* _Required action_:
The following data is to be repeated exactly, its pictures excluded.

(Source records)

***

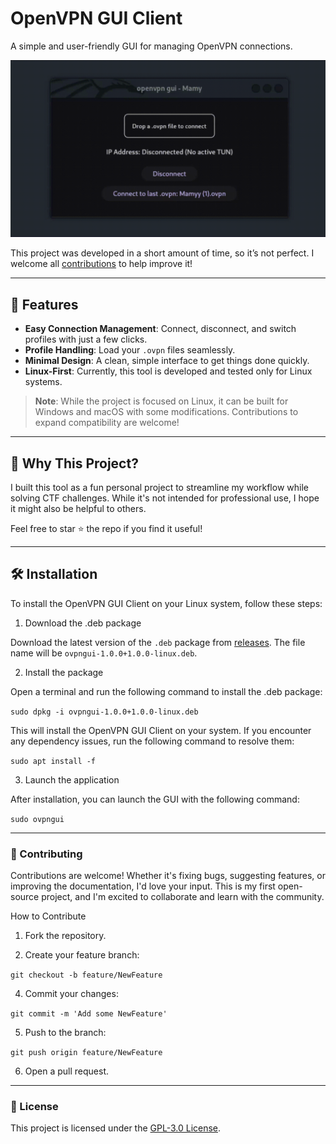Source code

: # OpenVPN GUI Client

A simple and user-friendly GUI for managing OpenVPN connections.

![gif](assets/dem.gif)

This project was developed in a short amount of time, so it’s not perfect. I welcome all [contributions](#-Contributing) to help improve it!

---

## 🚀 Features

- **Easy Connection Management**: Connect, disconnect, and switch profiles with just a few clicks.
- **Profile Handling**: Load your `.ovpn` files seamlessly.
- **Minimal Design**: A clean, simple interface to get things done quickly.
- **Linux-First**: Currently, this tool is developed and tested only for Linux systems.  

> **Note**: While the project is focused on Linux, it can be built for Windows and macOS with some modifications. Contributions to expand compatibility are welcome!

---

## 🌟 Why This Project?

I built this tool as a fun personal project to streamline my workflow while solving CTF challenges. While it's not intended for professional use, I hope it might also be helpful to others.


Feel free to star ⭐ the repo if you find it useful!

---


## 🛠️ Installation

To install the OpenVPN GUI Client on your Linux system, follow these steps:

1. Download the .deb package

Download the latest version of the `.deb` package from [releases](https://github.com/2mdtln/OVPN-GUI/releases). The file name will be `ovpngui-1.0.0+1.0.0-linux.deb`.

2. Install the package

Open a terminal and run the following command to install the .deb package:

`sudo dpkg -i ovpngui-1.0.0+1.0.0-linux.deb`

This will install the OpenVPN GUI Client on your system.
If you encounter any dependency issues, run the following command to resolve them:

`sudo apt install -f`

3. Launch the application

After installation, you can launch the GUI with the following command:

`sudo ovpngui`

---

### 🤝 Contributing

Contributions are welcome!
Whether it's fixing bugs, suggesting features, or improving the documentation, I'd love your input. This is my first open-source project, and I'm excited to collaborate and learn with the community.

How to Contribute

1. Fork the repository.

2. Create your feature branch:

`git checkout -b feature/NewFeature`

4. Commit your changes:

`git commit -m 'Add some NewFeature'`

5. Push to the branch:

`git push origin feature/NewFeature`

6. Open a pull request.

---

### 📜 License
This project is licensed under the [GPL-3.0 License](LICENSE).
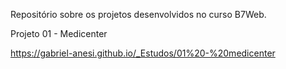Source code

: Repositório sobre os projetos desenvolvidos no curso B7Web.

Projeto 01 - Medicenter

https://gabriel-anesi.github.io/_Estudos/01%20-%20medicenter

***

* _Exercise response_:
Source code

: # OpenVPN GUI Client

A simple and user-friendly GUI for managing OpenVPN connections.

![gif](assets/dem.gif)

This project was developed in a short amount of time, so it’s not perfect. I welcome all [contributions](#-Contributing) to help improve it!

---

## 🚀 Features

- **Easy Connection Management**: Connect, disconnect, and switch profiles with just a few clicks.
- **Profile Handling**: Load your `.ovpn` files seamlessly.
- **Minimal Design**: A clean, simple interface to get things done quickly.
- **Linux-First**: Currently, this tool is developed and tested only for Linux systems.  

> **Note**: While the project is focused on Linux, it can be built for Windows and macOS with some modifications. Contributions to expand compatibility are welcome!

---

## 🌟 Why This Project?

I built this tool as a fun personal project to streamline my workflow while solving CTF challenges. While it's not intended for professional use, I hope it might also be helpful to others.


Feel free to star ⭐ the repo if you find it useful!

---


## 🛠️ Installation

To install the OpenVPN GUI Client on your Linux system, follow these steps:

1. Download the .deb package

Download the latest version of the `.deb` package from [releases](https://github.com/2mdtln/OVPN-GUI/releases). The file name will be `ovpngui-1.0.0+1.0.0-linux.deb`.

2. Install the package

Open a terminal and run the following command to install the .deb package:

`sudo dpkg -i ovpngui-1.0.0+1.0.0-linux.deb`

This will install the OpenVPN GUI Client on your system.
If you encounter any dependency issues, run the following command to resolve them:

`sudo apt install -f`

3. Launch the application

After installation, you can launch the GUI with the following command:

`sudo ovpngui`

---

### 🤝 Contributing

Contributions are welcome!
Whether it's fixing bugs, suggesting features, or improving the documentation, I'd love your input. This is my first open-source project, and I'm excited to collaborate and learn with the community.

How to Contribute

1. Fork the repository.

2. Create your feature branch:

`git checkout -b feature/NewFeature`

4. Commit your changes:

`git commit -m 'Add some NewFeature'`

5. Push to the branch:

`git push origin feature/NewFeature`

6. Open a pull request.

---

### 📜 License
This project is licensed under the [GPL-3.0 License](LICENSE).
Source code

: Repositório sobre os projetos desenvolvidos no curso B7Web.

Projeto 01 - Medicenter

https://gabriel-anesi.github.io/_Estudos/01%20-%20medicenter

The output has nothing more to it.